Utah Lights An Innovative Path To Matching Benefits With Work Realities

This op-ed originally appeared in Real Clear Markets on May 3, 2024.

The emergence of the gig economy has been a defining feature of the last decade as gig workers have emerged to take care of one-off tasks like grocery shopping, food delivery, dog walking, and more. However, as these side hustles have grown in popularity, a growing number of gig workers have come to rely on this nontraditional form of work as their primary source of income. This shift to full time gig work has come at the expense of traditional work-related benefits. That is, until last year, when Utah passed an innovative idea for portable benefits into law. 

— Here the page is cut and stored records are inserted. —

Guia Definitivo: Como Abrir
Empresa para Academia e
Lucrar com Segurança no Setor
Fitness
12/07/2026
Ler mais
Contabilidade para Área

The prevailing notion of work fifty years ago was a rigid nine-to-five shift. But the gig economy has transformed the way many think about work, serving as one of many examples of the way workers today can earn on their own terms. Despite this transformation, however, U.S. labor law has hardly budged from its roots in the workplaces of the past. An unintended side effect of this outdated regulatory structure is that full-time gig workers, hardly imagined decades ago, are unable to receive work-related benefits without giving up the flexibility these opportunities afford. 

Fortunately, in 2023, Utah passed SB 233, based on an innovative idea to open up gig worker access to portable benefits. SB 233 is a simple but powerful bill which allows companies in Utah to voluntarily contribute to worker-controlled “portable benefit plans,” without the fear of incurring employer liabilities. These plans were intended to be a diverse set of worker-related benefits that workers could pick-and-choose from, and maintain access to no matter who they work for.

Utah’s voluntary approach clearly deviated from the paths taken by states like California to mandate rideshare company contributions to a limited set of benefits. Yet, despite its near-unanimous bipartisan support in the Utah legislature, some viewed the bill as unrealistic and overly optimistic. However, one year later, and following a collaborative effort between industry, state regulators, academics, and nonprofit research organizations, the portable benefit plans envisioned in Utah’s SB 233 have begun to materialize. 

Recent months have witnessed the first glimpses of company-provided gig worker benefits in practice. Major announcements from delivery companies and investment apps represent a crucial progress toward the sustainability of the gig economy, whereby companies are stepping up to match flexible work with flexible worker benefits. 

But the most promising development to date, Stride Health’s new Portable Benefit Contribution Program, is something more long-term. Stride’s program, launched in Utah, would allow gig economy platforms to contribute to worker-controlled savings accounts which can then be used by workers to choose from a diverse set of benefits. 

Stride’s program is sure to be an industry-leading tool for gig economy platforms to support gig workers, attract better talent, and further legitimize the flexible future of work. But Stride’s decision to launch in Utah is a clear indication of what regulatory reform in labor policy can accomplish, in terms of positive outcomes for workers, when built atop of forward-looking ideas that embrace worker flexibility and industry innovation.

The path forward for gig workers in the U.S.—highlighted by Stride’s new program and the broader movement towards flexible worker benefits—is a future of work that’s not only flexible but also genuinely sustainable. What’s more, the reform passed in Utah, SB 233, offers a blueprint for a more secure and equitable labor market for independent workers.

For other states, and even the federal government, looking to improve the lives of gig workers, the experiences of those in Utah and beyond will serve as a testament to the power of collaboration and innovation in shaping the future of work.